The government of Valencia announced this week that it will eliminate 75% of portacabin schools in the region “before the end of the current term”.

A statement says that during the current academic year, 329 temporary classrooms will be removed with the construction of five new schools and, before the end of the administrative term they will complete 14 other colleges and institutes that will eliminate another 300 more.

The statement also says that in total there are 24,756 public classrooms in public schools in the region, of which only 1.2% will be housed in temporary units, “according to the commitment of the Council under the Plan to eliminate portable classrooms”.

Although nobody would complain about a commitment to eliminate portacabin classrooms, not least the people of Orihuela, some of whom have spent their entire school lives being taught in inferior buildings, but the reduction in these units is seemingly not simply based on replacing purpose built and new facilities with the old.

For the third consecutive year the PP run Valencia Government plans to completely eliminate up to nine classrooms across Orihuela for the 2014 academic year. The councillor for education in municipality of Orihuela, Rosa Martínez of the PSOE, made the announcement around Christmas time saying that Andrés Manjón school will lose a primary and nursery class, La Aparecida will lose two primary classes, whereas the schools of Antonio Sequeros, Villar Palasí, colegio de Desamparados, La Campaneta and San Bartolomé will lose one each.

This figure must also be added to the thirteen classes already removed in the 2011 academic year, plus the six in this, which collectively has been described as an “attack” against public education by Martínez, which has also seen 36 teachers suffer the loss of employment.

It is also believed that the reduction in class numbers will have serious repercussions on those wishing to send their children to schools in the municipality, with Martínez predicting that some parents will be forced to look towards private schools in the future.

Although the move is beyond the control of the local government team, a meeting has been set up by the Municipal School Board, to make urgent plans to try to prevent this extra reduction, which they will then attempt to convince the regional body to reduce the persistent hatchet on public education in Orihuela.
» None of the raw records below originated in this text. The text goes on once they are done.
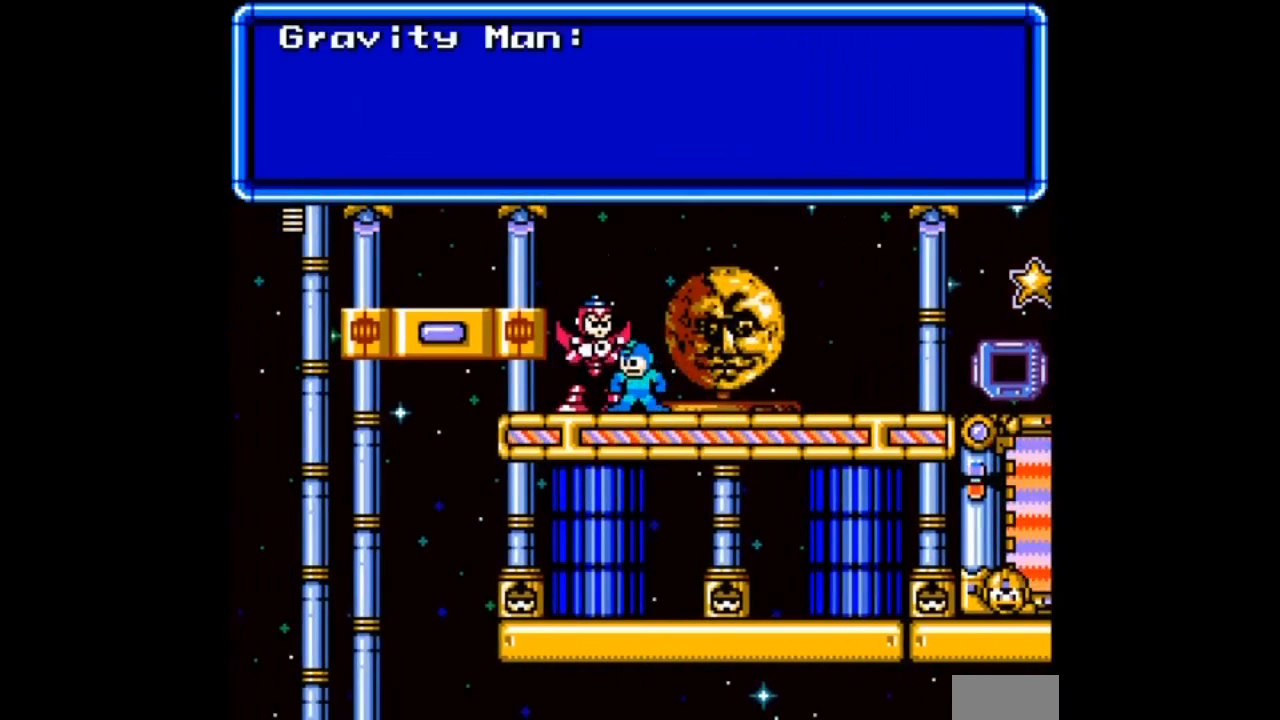
{"buttons": [], "events": []}
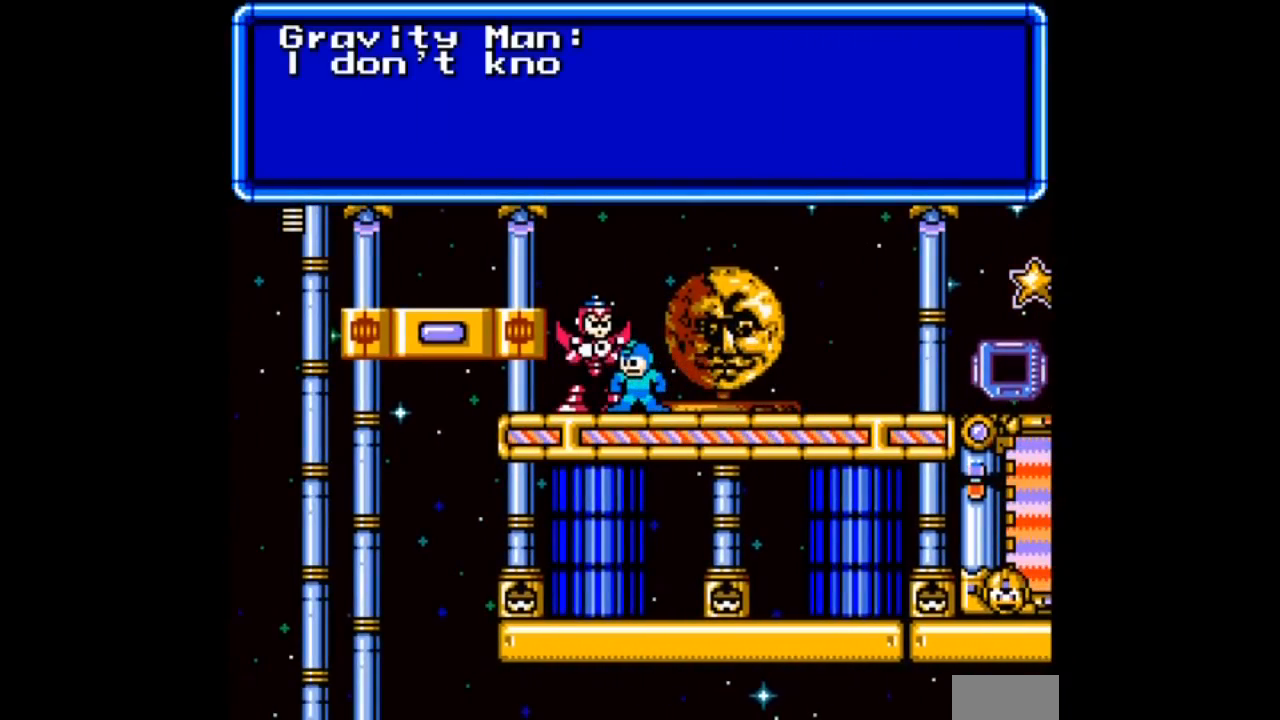
{"buttons": [], "events": []}
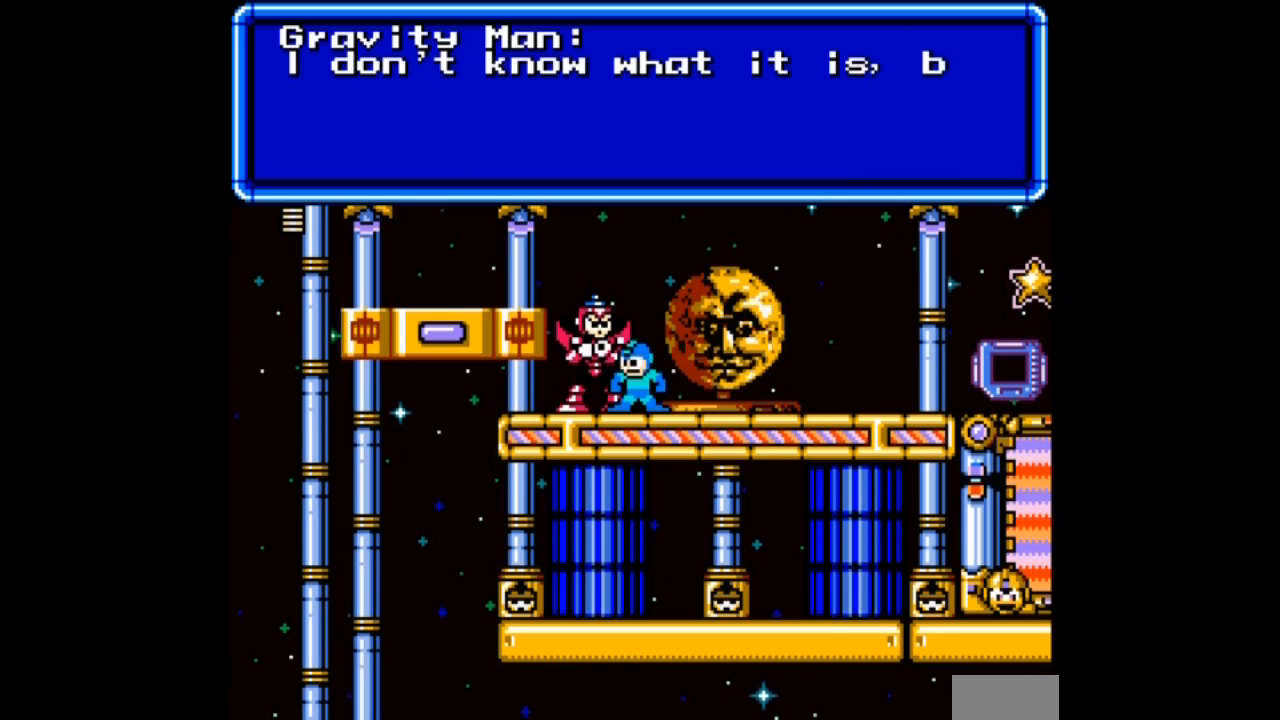
{"buttons": [], "events": []}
As for the announcement that five new schools will open this year, the government say that it will mean some 3,000 students leaving prefabricated classrooms and moving to brick building, “so that by the end of the year we will have eliminated 35% of the existing facilities”, whilst pointing out that CEIP Benadresa in Castellón, San Francisco de Borja in Gandía, IES nº 3 in Denia, CEIP Acequión in Torrevieja and CEIP nº 10 de Torrent “have already been completed”.

Whilst stating that in July 2011, the region had 929 temporary classrooms and in the last two years, “thanks to the construction of these facilities, 329 have been removed”, not forgetting that we must also add in the 28 classes in Orihuela alone have been simply eliminated all together, plus others in different areas of the region, the government are still committed to the removal 300 other prefabricated classrooms “through the construction of 14 new schools throughout the country before the end of the legislature”, four of which are in the Alicante province, 3 in Castellón and the rest in Valencia.

But, whilst the balance of promoting the closure of portacabins is weighed up against the removal of classes altogether, the central government are also tightening the belts of school age parents again this year, with the announcement of a huge reduction in subsidy towards textbooks and teaching materials.

The Ministry of Education, Culture and Sport has published in the Official State Gazette the figure for of 18.5 million euro to be distributed between the regions in order to finance textbooks and teaching materials in primary and secondary education. Last year, the figure was 30.7 million euro, meaning a reduction of 40%.

The distribution of credit is the result of the agreement of the Council of Ministers made in November, establishing distribution criteria approved by the Education Conference, which has been published and subsequently come into force this week.

However, in a statement issued on behalf of the department run by José Ignacio Wert, also responsible for the education reform act LOMCE, which came into force last week, the program aims at establishing cooperation mechanisms between the government and the autonomous communities in order to “work with families” in funding the purchase of books and school supplies for students enrolled in the compulsory levels of education in public schools.

The criterion for distribution amongst the regions is the result of the product of two variables: the rate of poverty risk for each autonomous community in 2011, published by the National Institute of Statistics, and the number of students enrolled in compulsory education in that community.

Valencia is quite near the top of the list of budget allocations and will receive 1.7 million euro, just marginally behind Madrid who will get 1.8 million. Neighbouring Murcia will get just 832,947 euro share, a considerable way behind the Andalucía where 5.5 million euro will be given.